BEGIN Document segment

In 1930 Makiguchi founded the Value Creating Education Society or Soka Kyoiku Gakkai. He put his whole life into the society. Its magazine, Value Creation, was launched in 1941, and in it, he spoke out against the war and against the religious framework the government had imposed to support and justify its war effort. In 1942, the ninth issue of the magazine was its last, by government order, and in 1943, many of the leaders of the society were arrested. Makiguchi was imprisoned and he died in detention in November 1944. After the end of the war, Josei Toda, who had been Makiguchi's closest associate for about twenty five years and had been imprisoned at the same time as him, resurrected the society, re-naming it the Value Creation Society or Soka Gakkai.
THREE PRINCIPLES FOR EDUCATIONAL REFORM
Josei Toda's follower as President of the Soka Gakkai, from 1960 through to the present day, is Daisaku Ikeda. I would like to say something now about Daisaku Ikeda's development of Makiguchi's work. Daisaku Ikeda has founded a number of Soka schools from kindergarten through to High Schools and Soka University, which seek to implement Makiguchi's principles. He is a prolific writer and has conducted dialogues with numerous scholars, writers and thinkers as well as having spoken at numerous universities around the world. In addition, he has proposed three guiding principles for educational reform: totality or synthesis, creativity and internationalism. These are all principles that are needed if education is going to contribute to developing people who will create a better society in the next century. It is these principles which I would like to speak about now.

END Document segment
BEGIN Information shown

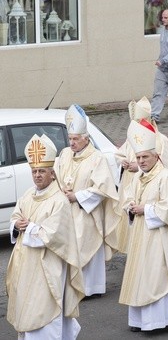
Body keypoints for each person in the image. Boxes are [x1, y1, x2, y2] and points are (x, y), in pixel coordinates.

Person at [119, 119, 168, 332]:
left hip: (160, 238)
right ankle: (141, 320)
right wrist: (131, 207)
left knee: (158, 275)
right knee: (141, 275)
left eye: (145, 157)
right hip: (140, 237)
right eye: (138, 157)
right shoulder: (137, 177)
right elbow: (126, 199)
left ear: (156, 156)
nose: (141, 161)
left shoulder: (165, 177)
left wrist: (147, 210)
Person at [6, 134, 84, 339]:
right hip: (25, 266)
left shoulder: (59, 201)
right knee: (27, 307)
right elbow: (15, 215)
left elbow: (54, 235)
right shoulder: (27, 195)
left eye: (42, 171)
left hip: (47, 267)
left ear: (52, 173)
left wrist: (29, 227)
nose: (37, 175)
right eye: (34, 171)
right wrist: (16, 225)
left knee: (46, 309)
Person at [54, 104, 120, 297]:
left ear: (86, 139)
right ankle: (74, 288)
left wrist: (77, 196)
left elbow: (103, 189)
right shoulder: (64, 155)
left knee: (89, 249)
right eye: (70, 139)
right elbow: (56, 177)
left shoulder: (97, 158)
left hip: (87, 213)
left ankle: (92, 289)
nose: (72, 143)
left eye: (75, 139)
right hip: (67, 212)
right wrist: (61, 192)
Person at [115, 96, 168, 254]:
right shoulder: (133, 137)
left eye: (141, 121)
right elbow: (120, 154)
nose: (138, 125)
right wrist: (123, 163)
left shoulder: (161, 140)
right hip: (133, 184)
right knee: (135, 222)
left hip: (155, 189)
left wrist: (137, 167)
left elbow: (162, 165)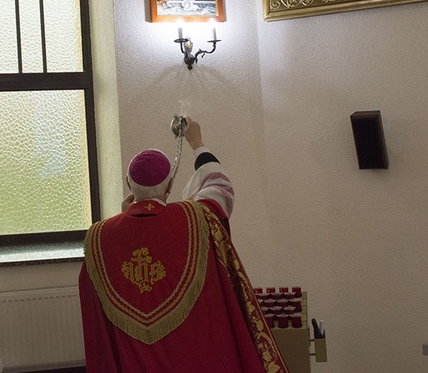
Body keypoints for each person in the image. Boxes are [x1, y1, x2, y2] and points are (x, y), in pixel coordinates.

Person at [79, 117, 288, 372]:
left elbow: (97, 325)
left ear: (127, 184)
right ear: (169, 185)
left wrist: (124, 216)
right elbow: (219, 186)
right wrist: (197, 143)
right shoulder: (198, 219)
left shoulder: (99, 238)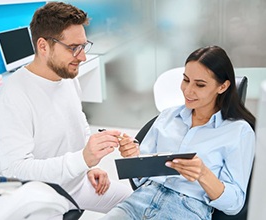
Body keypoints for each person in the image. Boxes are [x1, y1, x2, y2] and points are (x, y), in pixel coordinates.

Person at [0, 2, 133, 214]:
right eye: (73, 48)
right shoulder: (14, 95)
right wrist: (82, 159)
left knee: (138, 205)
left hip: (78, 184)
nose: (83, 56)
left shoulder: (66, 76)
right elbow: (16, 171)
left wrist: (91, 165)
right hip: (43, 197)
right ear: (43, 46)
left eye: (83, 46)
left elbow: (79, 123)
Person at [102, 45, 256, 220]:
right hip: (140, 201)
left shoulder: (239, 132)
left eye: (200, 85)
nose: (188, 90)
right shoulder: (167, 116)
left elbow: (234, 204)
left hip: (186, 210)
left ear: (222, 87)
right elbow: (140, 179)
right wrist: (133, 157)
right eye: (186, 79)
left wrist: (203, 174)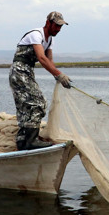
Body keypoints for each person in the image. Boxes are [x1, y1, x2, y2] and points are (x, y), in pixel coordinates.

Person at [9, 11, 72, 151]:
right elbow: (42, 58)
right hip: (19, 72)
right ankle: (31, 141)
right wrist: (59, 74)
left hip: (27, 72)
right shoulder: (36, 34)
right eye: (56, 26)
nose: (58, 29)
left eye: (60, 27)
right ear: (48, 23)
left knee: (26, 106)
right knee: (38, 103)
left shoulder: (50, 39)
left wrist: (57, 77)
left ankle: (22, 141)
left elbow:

END Information shown
BEGIN Information shown

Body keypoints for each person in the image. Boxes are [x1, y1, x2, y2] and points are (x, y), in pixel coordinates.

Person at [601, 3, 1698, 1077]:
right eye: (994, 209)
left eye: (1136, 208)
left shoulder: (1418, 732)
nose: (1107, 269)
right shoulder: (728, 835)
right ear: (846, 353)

END Information shown
BEGIN Information shown

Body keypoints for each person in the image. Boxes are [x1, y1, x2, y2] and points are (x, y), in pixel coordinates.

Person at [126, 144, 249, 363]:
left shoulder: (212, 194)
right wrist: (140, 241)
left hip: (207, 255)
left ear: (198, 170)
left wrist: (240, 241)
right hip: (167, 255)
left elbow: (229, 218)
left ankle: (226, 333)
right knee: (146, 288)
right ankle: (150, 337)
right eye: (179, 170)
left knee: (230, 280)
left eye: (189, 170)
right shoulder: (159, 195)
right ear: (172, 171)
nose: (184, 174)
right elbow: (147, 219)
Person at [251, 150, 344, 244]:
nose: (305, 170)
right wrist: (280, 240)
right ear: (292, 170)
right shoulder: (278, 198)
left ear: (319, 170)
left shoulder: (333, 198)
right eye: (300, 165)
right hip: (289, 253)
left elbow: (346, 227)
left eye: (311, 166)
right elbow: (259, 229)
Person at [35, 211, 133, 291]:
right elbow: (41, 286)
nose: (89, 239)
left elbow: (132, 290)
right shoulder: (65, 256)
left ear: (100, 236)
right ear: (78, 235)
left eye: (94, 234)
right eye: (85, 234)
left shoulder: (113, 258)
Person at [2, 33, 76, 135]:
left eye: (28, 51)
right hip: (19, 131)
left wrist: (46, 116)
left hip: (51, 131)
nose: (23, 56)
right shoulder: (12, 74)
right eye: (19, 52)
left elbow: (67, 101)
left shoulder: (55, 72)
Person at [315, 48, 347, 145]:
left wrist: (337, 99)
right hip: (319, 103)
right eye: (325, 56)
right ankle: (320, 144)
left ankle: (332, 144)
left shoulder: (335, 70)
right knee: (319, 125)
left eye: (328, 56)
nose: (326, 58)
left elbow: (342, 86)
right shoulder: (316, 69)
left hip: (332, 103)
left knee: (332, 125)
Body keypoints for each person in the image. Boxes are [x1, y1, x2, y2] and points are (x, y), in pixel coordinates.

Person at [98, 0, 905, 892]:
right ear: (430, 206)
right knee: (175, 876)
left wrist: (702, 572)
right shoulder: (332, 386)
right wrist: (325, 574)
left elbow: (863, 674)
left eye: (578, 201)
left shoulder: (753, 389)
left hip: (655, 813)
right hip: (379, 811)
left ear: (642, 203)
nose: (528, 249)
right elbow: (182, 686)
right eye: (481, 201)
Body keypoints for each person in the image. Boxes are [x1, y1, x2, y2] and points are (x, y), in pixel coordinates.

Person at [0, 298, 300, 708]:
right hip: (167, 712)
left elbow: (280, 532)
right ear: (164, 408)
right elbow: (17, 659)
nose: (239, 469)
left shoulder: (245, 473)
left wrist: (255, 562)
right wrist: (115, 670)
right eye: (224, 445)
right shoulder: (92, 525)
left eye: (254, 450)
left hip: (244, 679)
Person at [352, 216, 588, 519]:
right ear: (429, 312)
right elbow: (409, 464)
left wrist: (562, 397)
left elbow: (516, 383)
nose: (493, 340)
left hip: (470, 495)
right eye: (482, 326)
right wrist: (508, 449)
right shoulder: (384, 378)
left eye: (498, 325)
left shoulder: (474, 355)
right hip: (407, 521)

END Information shown

Directions:
According to the text on the Soka Gakkai, which three guiding principles for educational reform has Daisaku Ikeda proposed?

Output below:
Totality or synthesis, creativity, and internationalism.